◆ TASK OBJECTIVE ◆
Reproduce, word for word, the forum thread about buying hardware to run LLMs locally.

____ DOCUMENT SECTION

Question How to shop for GPUs (or other hardware) for LLM Workloads ?

Status
Not open for further replies.

Zork283

Distinguished
Jul 5, 2014
28
0
18,530
Hello,
I would appreciate some guidance on what hardware (GPU or otherwise) I should purchase to enable me to run LLMs locally on my machine.
Here are my system specs.

CPU: AMD Ryzen 9 7950X
Motherboard: ASRock X670E PG Lightning AM5 ATX Mainboard.
RAM: 64GB 5200 MHz (in 2 32GB DIMMs, leaving 2 slots free for expansion)
Case: Fractal Design Define 7
PSU: 1000W
GPU: Arc A770 16GB

As you can see by the oversized PSU and case, I have plenty of room for expansion.

________
____ DATASET EXCERPT

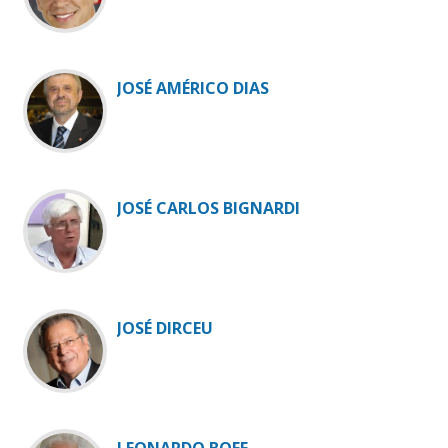
JOSÉ AMÉRICO DIAS
JOSÉ CARLOS BIGNARDI
JOSÉ DIRCEU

________

◆ RESULT OF THE TASK ◆
Question How to shop for GPUs (or other hardware) for LLM Workloads ?

Status
Not open for further replies.

Zork283

Distinguished
Jul 5, 2014
28
0
18,530
Hello,
I would appreciate some guidance on what hardware (GPU or otherwise) I should purchase to enable me to run LLMs locally on my machine.
Here are my system specs.

CPU: AMD Ryzen 9 7950X
Motherboard: ASRock X670E PG Lightning AM5 ATX Mainboard.
RAM: 64GB 5200 MHz (in 2 32GB DIMMs, leaving 2 slots free for expansion)
Case: Fractal Design Define 7
PSU: 1000W
GPU: Arc A770 16GB

As you can see by the oversized PSU and case, I have plenty of room for expansion.